**WORK REQUIRED:** Swap "studio" for "workshop" in the listing from its first line through the line containing "good! To me, Liu", and write those lines out again with nothing else changed.

Top of DATA SHOWN

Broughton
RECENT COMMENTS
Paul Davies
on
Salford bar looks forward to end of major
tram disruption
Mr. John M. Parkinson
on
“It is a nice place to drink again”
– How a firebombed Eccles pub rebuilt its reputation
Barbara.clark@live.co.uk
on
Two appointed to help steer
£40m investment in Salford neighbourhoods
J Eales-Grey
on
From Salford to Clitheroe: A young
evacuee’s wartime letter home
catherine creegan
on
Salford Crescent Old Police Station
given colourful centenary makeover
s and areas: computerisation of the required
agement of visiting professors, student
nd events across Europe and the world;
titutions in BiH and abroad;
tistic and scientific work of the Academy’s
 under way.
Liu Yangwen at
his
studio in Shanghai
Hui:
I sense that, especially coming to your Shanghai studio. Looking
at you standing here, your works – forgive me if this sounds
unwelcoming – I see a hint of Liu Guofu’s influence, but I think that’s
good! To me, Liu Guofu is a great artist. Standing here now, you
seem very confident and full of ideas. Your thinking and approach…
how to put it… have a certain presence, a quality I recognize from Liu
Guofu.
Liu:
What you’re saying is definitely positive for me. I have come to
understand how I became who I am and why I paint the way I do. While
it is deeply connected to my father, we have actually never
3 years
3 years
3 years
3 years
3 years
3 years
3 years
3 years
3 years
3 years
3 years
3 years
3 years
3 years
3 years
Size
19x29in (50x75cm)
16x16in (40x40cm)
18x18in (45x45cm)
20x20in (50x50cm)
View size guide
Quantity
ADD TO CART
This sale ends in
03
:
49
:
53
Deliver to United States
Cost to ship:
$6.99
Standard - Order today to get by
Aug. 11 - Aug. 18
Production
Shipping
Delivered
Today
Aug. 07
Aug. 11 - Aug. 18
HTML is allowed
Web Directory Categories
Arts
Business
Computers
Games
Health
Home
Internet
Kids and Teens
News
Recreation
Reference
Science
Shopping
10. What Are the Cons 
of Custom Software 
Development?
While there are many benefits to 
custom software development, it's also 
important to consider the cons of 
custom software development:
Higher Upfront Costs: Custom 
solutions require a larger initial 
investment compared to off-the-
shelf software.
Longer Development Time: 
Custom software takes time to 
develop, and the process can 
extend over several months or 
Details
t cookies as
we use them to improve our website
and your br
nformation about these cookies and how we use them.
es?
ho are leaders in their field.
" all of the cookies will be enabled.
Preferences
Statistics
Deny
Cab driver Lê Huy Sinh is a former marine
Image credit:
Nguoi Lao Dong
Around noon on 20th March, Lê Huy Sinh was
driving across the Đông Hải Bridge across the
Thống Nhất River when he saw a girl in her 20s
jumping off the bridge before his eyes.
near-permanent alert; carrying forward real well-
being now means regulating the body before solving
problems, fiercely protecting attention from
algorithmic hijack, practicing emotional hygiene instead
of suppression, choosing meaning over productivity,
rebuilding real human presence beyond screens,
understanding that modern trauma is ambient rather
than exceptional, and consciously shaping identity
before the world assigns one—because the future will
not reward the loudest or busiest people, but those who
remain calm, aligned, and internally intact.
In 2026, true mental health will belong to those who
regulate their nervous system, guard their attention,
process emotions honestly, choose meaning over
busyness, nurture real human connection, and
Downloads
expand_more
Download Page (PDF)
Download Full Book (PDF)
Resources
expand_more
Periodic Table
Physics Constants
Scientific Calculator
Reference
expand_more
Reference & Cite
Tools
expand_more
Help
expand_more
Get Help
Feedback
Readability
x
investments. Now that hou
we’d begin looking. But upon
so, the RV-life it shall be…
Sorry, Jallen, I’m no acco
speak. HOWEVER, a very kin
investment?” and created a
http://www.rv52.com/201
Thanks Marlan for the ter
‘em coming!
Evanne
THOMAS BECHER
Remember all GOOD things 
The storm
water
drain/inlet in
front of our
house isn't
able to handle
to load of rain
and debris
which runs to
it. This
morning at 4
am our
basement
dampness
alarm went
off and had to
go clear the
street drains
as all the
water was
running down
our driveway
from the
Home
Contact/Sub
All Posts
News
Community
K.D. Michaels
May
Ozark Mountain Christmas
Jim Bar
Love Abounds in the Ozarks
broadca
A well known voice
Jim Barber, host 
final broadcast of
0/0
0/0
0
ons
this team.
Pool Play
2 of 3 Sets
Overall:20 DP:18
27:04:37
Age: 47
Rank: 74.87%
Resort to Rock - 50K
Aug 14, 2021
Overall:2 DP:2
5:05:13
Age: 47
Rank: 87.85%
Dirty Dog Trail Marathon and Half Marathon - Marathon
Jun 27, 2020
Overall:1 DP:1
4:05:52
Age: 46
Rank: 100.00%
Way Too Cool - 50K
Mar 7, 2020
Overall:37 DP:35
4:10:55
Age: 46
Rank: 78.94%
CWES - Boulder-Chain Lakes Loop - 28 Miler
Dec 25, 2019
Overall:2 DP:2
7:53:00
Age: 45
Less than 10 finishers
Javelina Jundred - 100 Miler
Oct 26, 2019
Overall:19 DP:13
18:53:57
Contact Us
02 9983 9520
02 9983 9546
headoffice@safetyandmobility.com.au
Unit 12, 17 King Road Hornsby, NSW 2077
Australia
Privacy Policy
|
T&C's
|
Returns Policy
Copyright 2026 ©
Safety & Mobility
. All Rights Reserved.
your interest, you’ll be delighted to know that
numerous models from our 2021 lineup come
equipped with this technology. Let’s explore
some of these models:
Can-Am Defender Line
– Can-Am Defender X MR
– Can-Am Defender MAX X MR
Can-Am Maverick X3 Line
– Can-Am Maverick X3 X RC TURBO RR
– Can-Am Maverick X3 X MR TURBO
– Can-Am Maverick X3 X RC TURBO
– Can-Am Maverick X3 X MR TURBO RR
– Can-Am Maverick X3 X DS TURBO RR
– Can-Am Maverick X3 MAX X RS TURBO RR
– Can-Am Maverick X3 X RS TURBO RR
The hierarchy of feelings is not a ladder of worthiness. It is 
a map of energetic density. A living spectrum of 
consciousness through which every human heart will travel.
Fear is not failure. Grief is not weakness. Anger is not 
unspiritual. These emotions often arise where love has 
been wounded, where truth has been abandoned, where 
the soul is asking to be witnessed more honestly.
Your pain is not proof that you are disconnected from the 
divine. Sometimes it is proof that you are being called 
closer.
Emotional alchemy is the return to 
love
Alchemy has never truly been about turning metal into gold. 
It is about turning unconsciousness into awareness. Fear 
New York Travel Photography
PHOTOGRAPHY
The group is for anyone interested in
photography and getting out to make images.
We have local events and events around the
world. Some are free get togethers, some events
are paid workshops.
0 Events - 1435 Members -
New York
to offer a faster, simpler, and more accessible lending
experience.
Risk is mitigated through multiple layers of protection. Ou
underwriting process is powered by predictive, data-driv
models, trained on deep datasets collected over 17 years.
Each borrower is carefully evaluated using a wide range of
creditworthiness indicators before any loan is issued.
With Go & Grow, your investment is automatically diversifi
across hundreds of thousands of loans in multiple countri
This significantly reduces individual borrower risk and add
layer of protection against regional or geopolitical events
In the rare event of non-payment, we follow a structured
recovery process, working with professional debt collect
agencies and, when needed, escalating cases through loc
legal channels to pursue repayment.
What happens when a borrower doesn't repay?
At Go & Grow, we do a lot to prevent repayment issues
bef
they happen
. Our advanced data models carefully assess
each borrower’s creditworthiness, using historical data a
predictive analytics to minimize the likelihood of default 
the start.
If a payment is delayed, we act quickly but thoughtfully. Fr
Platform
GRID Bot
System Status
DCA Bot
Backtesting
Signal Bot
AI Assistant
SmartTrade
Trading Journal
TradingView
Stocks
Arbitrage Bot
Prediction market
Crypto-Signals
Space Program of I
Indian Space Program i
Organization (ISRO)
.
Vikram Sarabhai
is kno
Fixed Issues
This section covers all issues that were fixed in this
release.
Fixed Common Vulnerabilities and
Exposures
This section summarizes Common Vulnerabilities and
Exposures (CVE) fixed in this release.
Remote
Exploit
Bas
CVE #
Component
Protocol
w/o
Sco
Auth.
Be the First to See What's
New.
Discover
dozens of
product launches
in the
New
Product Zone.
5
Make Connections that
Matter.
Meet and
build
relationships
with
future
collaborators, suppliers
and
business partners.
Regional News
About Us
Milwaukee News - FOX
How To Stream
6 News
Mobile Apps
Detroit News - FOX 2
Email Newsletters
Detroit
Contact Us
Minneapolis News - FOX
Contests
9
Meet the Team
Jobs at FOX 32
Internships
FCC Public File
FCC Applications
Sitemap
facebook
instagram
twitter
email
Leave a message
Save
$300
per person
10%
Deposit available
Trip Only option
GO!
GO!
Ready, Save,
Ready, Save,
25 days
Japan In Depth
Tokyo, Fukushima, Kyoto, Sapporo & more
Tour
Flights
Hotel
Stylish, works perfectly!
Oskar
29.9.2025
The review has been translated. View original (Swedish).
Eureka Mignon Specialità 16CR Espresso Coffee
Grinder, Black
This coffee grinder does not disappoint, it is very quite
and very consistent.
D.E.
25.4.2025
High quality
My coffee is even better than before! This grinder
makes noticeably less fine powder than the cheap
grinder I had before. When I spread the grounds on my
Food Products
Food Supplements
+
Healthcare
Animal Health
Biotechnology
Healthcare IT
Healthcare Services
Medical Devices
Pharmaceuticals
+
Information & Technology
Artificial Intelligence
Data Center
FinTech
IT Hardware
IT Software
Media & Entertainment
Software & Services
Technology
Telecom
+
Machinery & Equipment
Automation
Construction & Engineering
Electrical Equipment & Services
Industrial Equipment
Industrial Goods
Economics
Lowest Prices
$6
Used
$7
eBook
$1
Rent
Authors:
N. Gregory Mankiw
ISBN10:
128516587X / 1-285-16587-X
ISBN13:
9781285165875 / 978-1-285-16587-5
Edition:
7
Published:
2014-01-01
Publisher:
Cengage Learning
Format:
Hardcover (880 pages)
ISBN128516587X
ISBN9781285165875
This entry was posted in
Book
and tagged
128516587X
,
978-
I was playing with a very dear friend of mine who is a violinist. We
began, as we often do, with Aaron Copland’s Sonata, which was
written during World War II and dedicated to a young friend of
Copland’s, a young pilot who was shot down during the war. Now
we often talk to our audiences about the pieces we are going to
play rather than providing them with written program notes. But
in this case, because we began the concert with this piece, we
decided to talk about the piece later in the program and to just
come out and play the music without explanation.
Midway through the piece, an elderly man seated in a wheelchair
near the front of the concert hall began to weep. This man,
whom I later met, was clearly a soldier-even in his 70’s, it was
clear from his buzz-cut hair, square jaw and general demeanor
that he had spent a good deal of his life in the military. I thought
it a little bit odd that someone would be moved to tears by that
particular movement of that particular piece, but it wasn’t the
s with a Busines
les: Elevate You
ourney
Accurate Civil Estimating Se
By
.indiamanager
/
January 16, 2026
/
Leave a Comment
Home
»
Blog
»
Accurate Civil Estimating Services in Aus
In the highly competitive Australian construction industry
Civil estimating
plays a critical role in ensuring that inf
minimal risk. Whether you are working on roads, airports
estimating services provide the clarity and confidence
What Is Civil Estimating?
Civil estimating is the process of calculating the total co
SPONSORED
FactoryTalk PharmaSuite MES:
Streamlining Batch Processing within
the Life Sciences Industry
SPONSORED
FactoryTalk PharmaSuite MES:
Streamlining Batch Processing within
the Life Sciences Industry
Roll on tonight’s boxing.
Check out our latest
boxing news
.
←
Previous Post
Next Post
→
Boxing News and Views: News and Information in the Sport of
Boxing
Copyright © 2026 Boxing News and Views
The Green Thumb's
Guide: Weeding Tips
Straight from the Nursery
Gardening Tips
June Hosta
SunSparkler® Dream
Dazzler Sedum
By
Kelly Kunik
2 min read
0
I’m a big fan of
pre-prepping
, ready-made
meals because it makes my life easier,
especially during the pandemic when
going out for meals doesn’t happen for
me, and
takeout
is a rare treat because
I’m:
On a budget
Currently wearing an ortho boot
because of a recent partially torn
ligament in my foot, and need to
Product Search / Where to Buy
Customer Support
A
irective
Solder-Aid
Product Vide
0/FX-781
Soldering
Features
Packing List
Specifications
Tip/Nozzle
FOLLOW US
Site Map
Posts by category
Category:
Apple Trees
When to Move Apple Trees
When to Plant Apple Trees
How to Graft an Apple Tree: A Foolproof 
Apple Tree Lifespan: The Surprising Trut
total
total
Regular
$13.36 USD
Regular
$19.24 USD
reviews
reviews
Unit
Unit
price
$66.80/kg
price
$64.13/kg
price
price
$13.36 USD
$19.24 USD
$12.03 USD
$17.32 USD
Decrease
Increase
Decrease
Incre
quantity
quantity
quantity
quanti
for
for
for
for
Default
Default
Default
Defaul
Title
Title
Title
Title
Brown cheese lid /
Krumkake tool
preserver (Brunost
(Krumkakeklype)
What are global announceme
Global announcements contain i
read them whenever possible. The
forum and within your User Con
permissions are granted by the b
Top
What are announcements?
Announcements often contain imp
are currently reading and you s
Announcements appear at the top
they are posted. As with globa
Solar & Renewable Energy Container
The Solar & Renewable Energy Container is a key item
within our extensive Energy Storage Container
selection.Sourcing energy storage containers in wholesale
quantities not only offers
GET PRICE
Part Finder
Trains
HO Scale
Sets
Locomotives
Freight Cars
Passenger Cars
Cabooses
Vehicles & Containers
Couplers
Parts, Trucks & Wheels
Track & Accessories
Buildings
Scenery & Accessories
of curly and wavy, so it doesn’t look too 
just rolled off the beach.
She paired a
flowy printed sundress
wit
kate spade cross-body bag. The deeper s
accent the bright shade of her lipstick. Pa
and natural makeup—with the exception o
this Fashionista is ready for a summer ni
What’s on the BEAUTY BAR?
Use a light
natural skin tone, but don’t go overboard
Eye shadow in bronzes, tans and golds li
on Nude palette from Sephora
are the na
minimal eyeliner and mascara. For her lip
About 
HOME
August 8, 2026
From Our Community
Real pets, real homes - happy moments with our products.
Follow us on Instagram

Bottom of DATA SHOWN

**SOLUTION FOR THIS TASK:**
Broughton
RECENT COMMENTS
Paul Davies
on
Salford bar looks forward to end of major
tram disruption
Mr. John M. Parkinson
on
“It is a nice place to drink again”
– How a firebombed Eccles pub rebuilt its reputation
Barbara.clark@live.co.uk
on
Two appointed to help steer
£40m investment in Salford neighbourhoods
J Eales-Grey
on
From Salford to Clitheroe: A young
evacuee’s wartime letter home
catherine creegan
on
Salford Crescent Old Police Station
given colourful centenary makeover
s and areas: computerisation of the required
agement of visiting professors, student
nd events across Europe and the world;
titutions in BiH and abroad;
tistic and scientific work of the Academy’s
 under way.
Liu Yangwen at
his
workshop in Shanghai
Hui:
I sense that, especially coming to your Shanghai workshop. Looking
at you standing here, your works – forgive me if this sounds
unwelcoming – I see a hint of Liu Guofu’s influence, but I think that’s
good! To me, Liu Guofu is a great artist. Standing here now, you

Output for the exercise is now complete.